Apesar de a moda ser cíclica por natureza e a cultura pop sempre fazer reciclagens, a pandemia, de fato, tem relação com o despertar nostálgico. A neurocientista Lívia Ciacci, do Supera Ginástica para o Cérebro, afirma que diante de sobrecargas e momentos turbulentos, “o cérebro procura um alívio” em sensações de carinho, conforto e segurança.
“Reviver memórias que foram impactantes emocionalmente para uma geração é uma maneira de gerar um conforto coletivo”, afirma Ciacci. “E memórias não são estáticas. A cada vez que as revisitamos, incrementamos detalhes e damos maior impacto a um ou outro aspecto delas. Por isso, com o passar do tempo, elas se tornam bem diferentes do que foram na realidade.”

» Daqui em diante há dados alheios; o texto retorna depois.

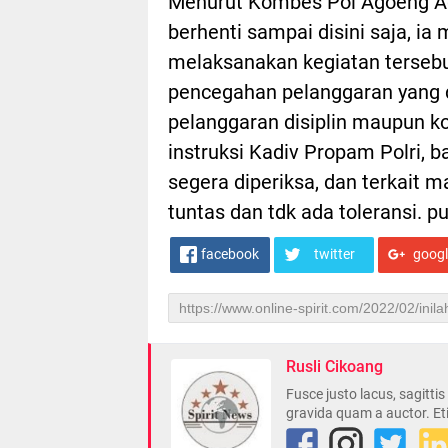
Menurut Kombes Pol Agoeng Adi
berhenti sampai disini saja, 
melaksanakan kegiatan tersebut
pencegahan pelanggaran yang di
pelanggaran disiplin maupun k
instruksi Kadiv Propam Polri, 
segera diperiksa, dan terkait
tuntas dan tdk ada toleransi. 
facebook
twitter
goog
Rusli Cikoang
Fusce justo lacus, sagitti
gravida quam a auctor. Et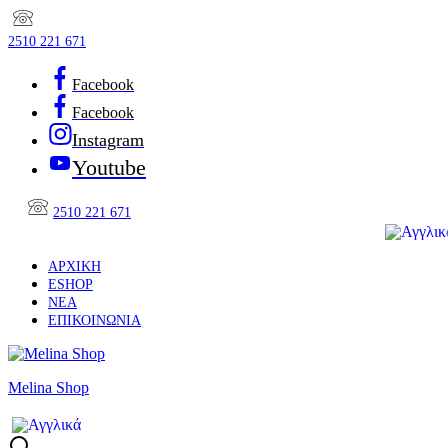
2510 221 671
Facebook
Facebook
Instagram
Youtube
2510 221 671
ΑΡΧΙΚΉ
ESHOP
ΝΈΑ
ΕΠΙΚΟΙΝΩΝΊΑ
Melina Shop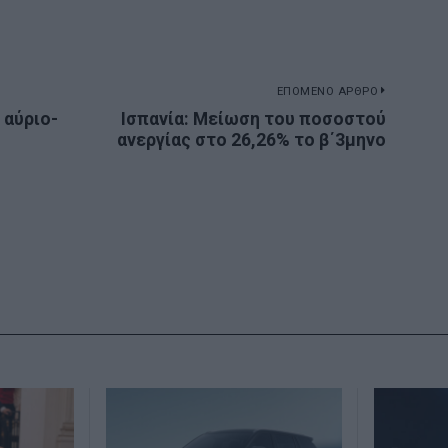
ΕΠΟΜΕΝΟ ΑΡΘΡΟ
 αύριο-
Ισπανία: Μείωση του ποσοστού
Next
ανεργίας στο 26,26% το β΄3μηνο
post: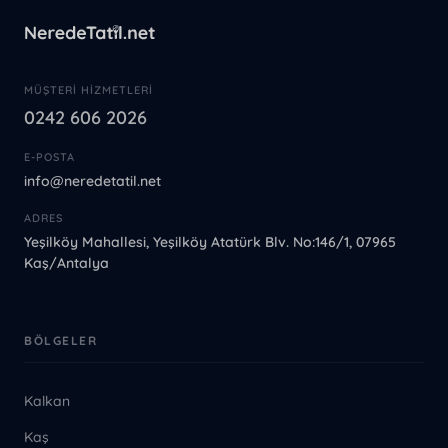
MÜŞTERI HIZMETLERI
0242 606 2026
E-POSTA
info@neredetatil.net
ADRES
Yeşilköy Mahallesi, Yeşilköy Atatürk Blv. No:146/1, 07965
Kaş/Antalya
BÖLGELER
Kalkan
Kaş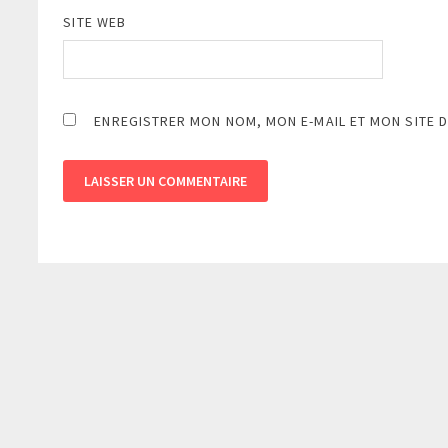
SITE WEB
ENREGISTRER MON NOM, MON E-MAIL ET MON SITE 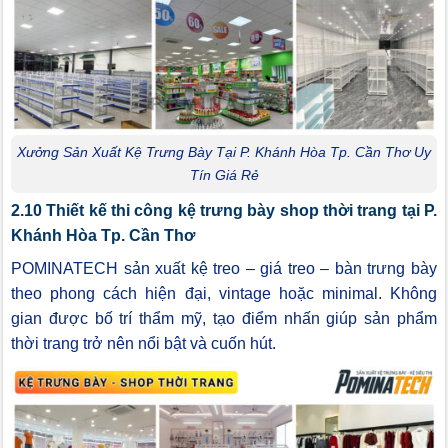
Xưởng Sản Xuất Kệ Trưng Bày Tại P. Khánh Hòa Tp. Cần Thơ Uy
Tín Giá Rẻ
2.10 Thiết kế thi công kệ trưng bày shop thời trang tại P.
Khánh Hòa Tp. Cần Thơ
POMINATECH sản xuất kệ treo – giá treo – bàn trưng bày
theo phong cách hiện đại, vintage hoặc minimal. Không
gian được bố trí thẩm mỹ, tạo điểm nhấn giúp sản phẩm
thời trang trở nên nổi bật và cuốn hút.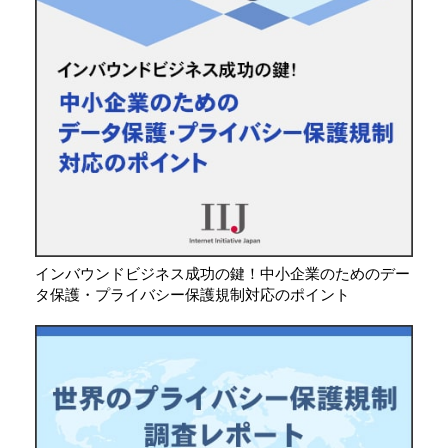
インバウンドビジネス成功の鍵！中小企業のためのデー
タ保護・プライバシー保護規制対応のポイント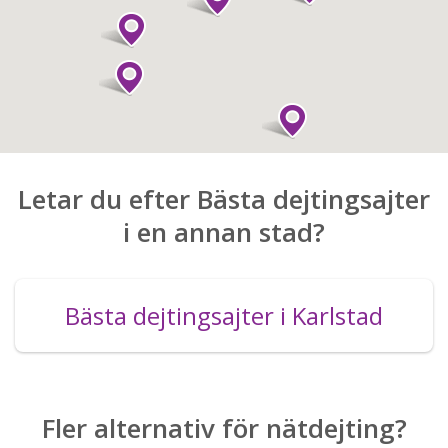
Letar du efter Bästa dejtingsajter
i en annan stad?
Bästa dejtingsajter i Karlstad
Fler alternativ för nätdejting?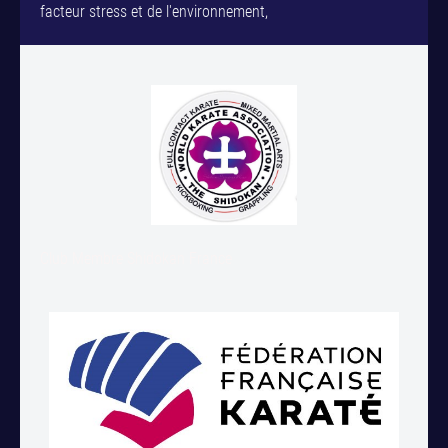
facteur stress et de l'environnement,
Club Membre Shidokan France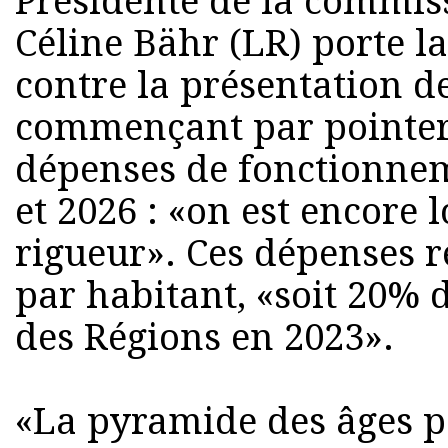
Présidente de la commiss
Céline Bähr (LR) porte l
contre la présentation de
commençant par pointer
dépenses de fonctionnem
et 2026 : «on est encore 
rigueur». Ces dépenses r
par habitant, «soit 20%
des Régions en 2023».
«La pyramide des âges p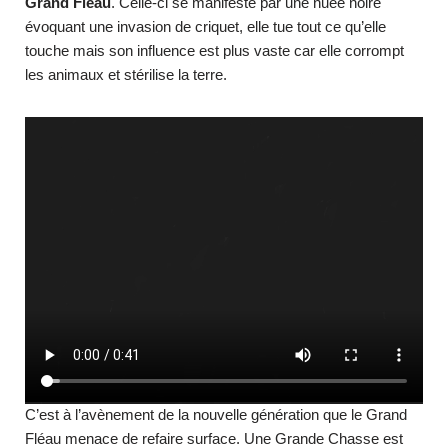
Grand Fléau
. Celle-ci se manifeste par une nuée noire
évoquant une invasion de criquet, elle tue tout ce qu’elle
touche mais son influence est plus vaste car elle corrompt
les animaux et stérilise la terre.
C’est à l’avènement de la nouvelle génération que le Grand
Fléau menace de refaire surface. Une Grande Chasse est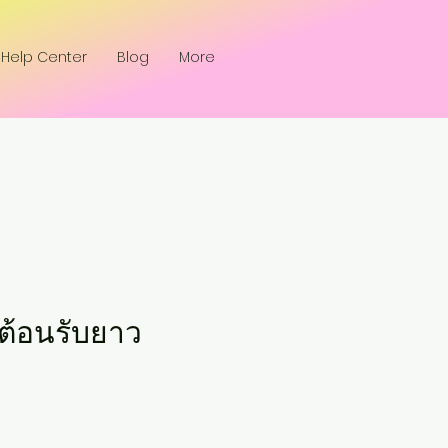
Help Center
Blog
More
์ต้อนรับยาว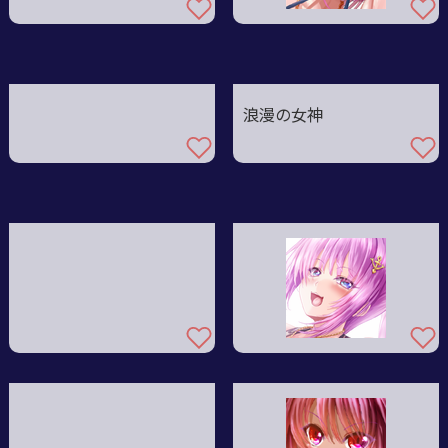
浪漫の女神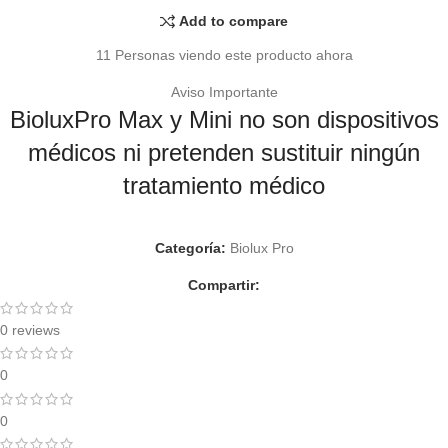
Add to compare
11
Personas viendo este producto ahora
Aviso Importante
BioluxPro Max y Mini no son dispositivos
médicos ni pretenden sustituir ningún
tratamiento médico
Categoría:
Biolux Pro
Compartir:
0 reviews
0
0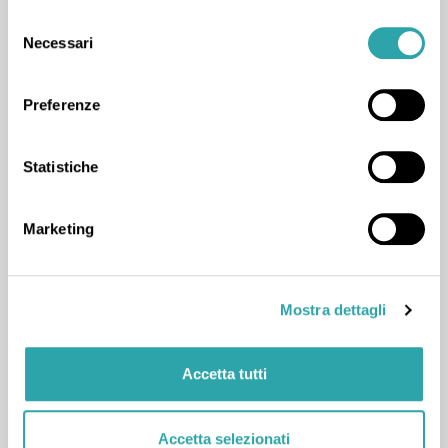
Selezione
Necessari
del
consenso
Preferenze
Lezione di Matematica
Statistiche
+1
da Antonio A.
(03 ottobre 2025)
"come sempre bravissima, è il mio punto di
Marketing
riferimento. "
Mostra dettagli
Accetta tutti
Lezione di Matematica
+1
da Matilde M.
(01 ottobre 2025)
Accetta selezionati
"Molto bene "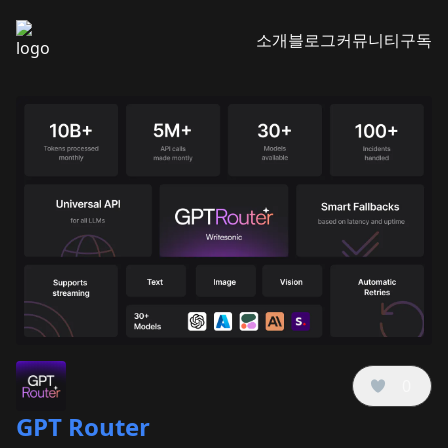
소개
블로그
커뮤니티
구독
0
GPT Router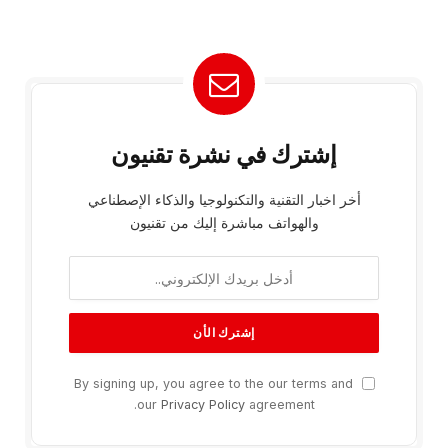
إشترك في نشرة تقنيون
أخر اخبار التقنية والتكنولوجيا والذكاء الإصطناعي
والهواتف مباشرة إليك من تقنيون
By signing up, you agree to the our terms and
our
Privacy Policy
agreement.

Também fora dos guarda-roupas e das passarelas é possível dar de cara com essa onda de resgate dos anos 2000. Nas paradas musicais, “Desenrola, Bate e Joga de Ladinho”, um dos maiores hits atuais, sobretudo no TikTok, traz as batidas lentas que dominavam o funk carioca do período. A canção é uma parceria entre os Hawaianos -banda que ganhou notoriedade com a produção do Furacão 2000 e, após anos de hiato, voltou à formação original em 2021-, o rapper L7nnon e os DJs Bel da CDD e Biel do Furduncinho.
Também contagiados pelo replay na década retrasada, artistas gringos como Willow, Machine Gun Kelly e Olivia Rodrigo surfam no pop punk que marcou o período, com guitarras rasgadas e vocais acelerados.
No Brasil, Anitta usou o revival do emo para tentar emplacar nos Estados Unidos sua faixa “Boys Don’t Cry” e se inspirou bastante na estética dos videoclipes de rock melódico que dominavam a grade da MTV nos anos 2000.
Há ainda o álbum “Doce 22”, de Luísa Sonza, com faixas nomeadas por códigos digitais dessa época, como carinhas smiley e corações “s2”, e o clipe “Bonekinha”, de Gloria Groove, que traz elementos como lan houses e um celular de flip rosa.
“Para os produtores e plataformas de distribuição, é uma jogada certa. Se fez muito sucesso, chamam o assunto de volta. Existe uma dinâmica cultural que é cíclica. E os streamings têm uma engenharia de produção muito mais curta e condensada do que o cinema, então retomar sucessos é uma ótima estratégia”, afirma José Roberto Sadek, professor de cinema da Faap.
“As pessoas gostam de lembrar o que viram. É o caso do ‘Sex and the City’ [série que bombava nos anos 2000 e, em 2021, ganhou a continuação ‘And Just Like That…’].” Há ainda “Friends”, que é uma das sitcoms mais famosas dos anos 1990 e 2000, e ganhou um episódio especial na HBO Max, em 2021. Até “High School Musical”, trilogia de filmes infanto-juvenis da Disney que bombou no período, está no filão dos revivals, com uma série inspirada na trama.
“Séries são uma grande janela de emoções, quase uma expansão do espaço que não conseguimos ter na vida real.”
Segundo o professor, a onda nostálgica das roupas, músicas, séries e filmes dessa época tem ainda um significado mais intenso no caso brasileiro.
“Além da pandemia, estamos vendo um país onde as pessoas querem ir embora”, diz ele. “É reconfortante lembrar tempos mais alegres e de mais dinheiro, porque é como se de lá para cá, tivéssemos só ido ladeira abaixo.”